● Text segment

————————

In Canada, the court ruled against mandatory treatment of pregnant women. Still, there is a need for comprehensive treatments and services that respect the rights of women, while also preventing FASD. Examples such as the Sheway Program in Vancouver and Breaking the Cycle in Toronto illustrate that effective solutions require collaboration among those charged with child welfare and protection, health care provision for mother and child, women's addiction services, counselling, family planning, housing and other services (Pepler et al., 2002; Poole, 2003). The challenge is to continue to enhance these existing models, duplicate them and ensure that they are sustained through adequate funding and support.

Two National Frameworks for Action

In 2003, Health Canada introduced the Framework for Action on FASD. Developed through consultation with hundreds of organizations and individuals across Canada, the FASD Framework lays out a vision for the future, five broad goals, strategies and guiding principles.

The Framework for Action on FASD recognizes that individual and collaborative action is required in all sectors, at all levels - federal, provincial, territorial and community. The five broad goals calling for action are:

  1. Increase public and professional awareness and understanding of FASD and the impact of alcohol use during pregnancy.
  2. Develop and increase capacity.
  3. Create effective national screening, diagnostic and data-reporting tools and approaches.
  4. Expand the knowledge base and facilitate information exchange.
  5. Increase commitment and support for action on FASD.

————————

● Excerpted records
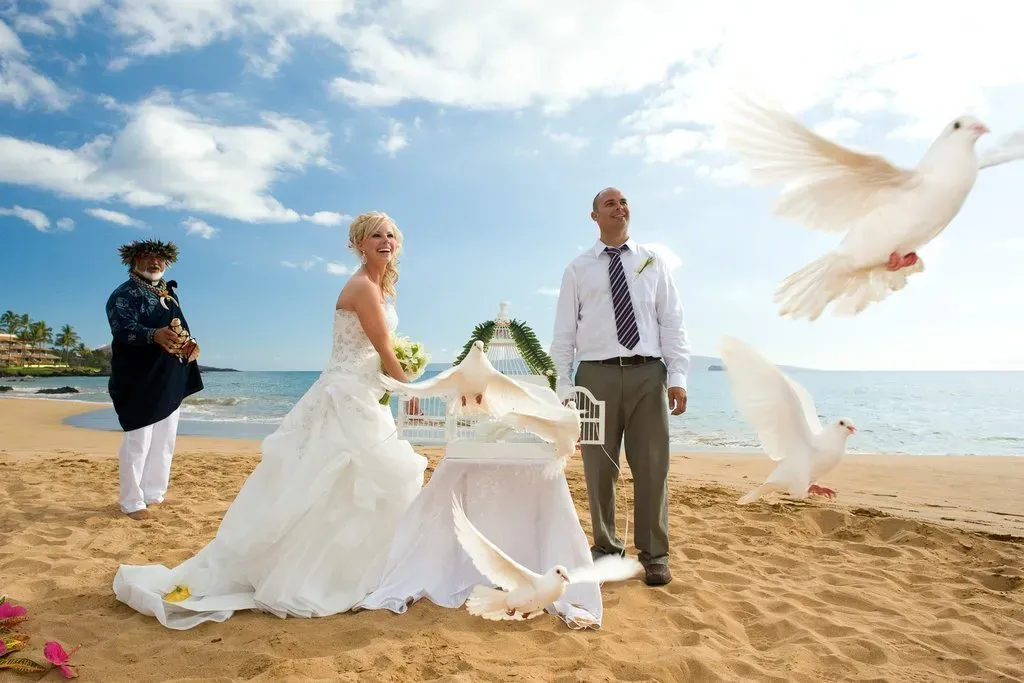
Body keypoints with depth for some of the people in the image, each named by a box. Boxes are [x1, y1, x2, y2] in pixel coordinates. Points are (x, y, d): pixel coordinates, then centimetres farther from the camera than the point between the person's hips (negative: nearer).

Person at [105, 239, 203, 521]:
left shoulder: (169, 293, 16)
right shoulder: (124, 294, -8)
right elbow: (124, 329, -25)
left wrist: (190, 344, -3)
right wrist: (155, 335, -46)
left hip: (171, 380, 8)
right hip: (140, 381, -7)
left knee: (164, 440, 13)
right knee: (138, 441, -4)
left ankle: (154, 493, 25)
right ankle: (132, 501, 8)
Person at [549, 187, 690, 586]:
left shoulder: (653, 263, 13)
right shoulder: (578, 269, 10)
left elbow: (672, 322, 8)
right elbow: (564, 331, 7)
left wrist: (678, 376, -3)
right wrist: (563, 385, -1)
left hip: (647, 373, 1)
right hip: (597, 374, 0)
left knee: (652, 465, 3)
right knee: (599, 467, 5)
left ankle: (654, 555, 16)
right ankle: (606, 547, 21)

————————

● Exercise details
Copy the stretch of the FASD text from "Two National Frameworks" through "use during pregnancy." word for word.

● Task answer
Two National Frameworks for Action

In 2003, Health Canada introduced the Framework for Action on FASD. Developed through consultation with hundreds of organizations and individuals across Canada, the FASD Framework lays out a vision for the future, five broad goals, strategies and guiding principles.

The Framework for Action on FASD recognizes that individual and collaborative action is required in all sectors, at all levels - federal, provincial, territorial and community. The five broad goals calling for action are:

  1. Increase public and professional awareness and understanding of FASD and the impact of alcohol use during pregnancy.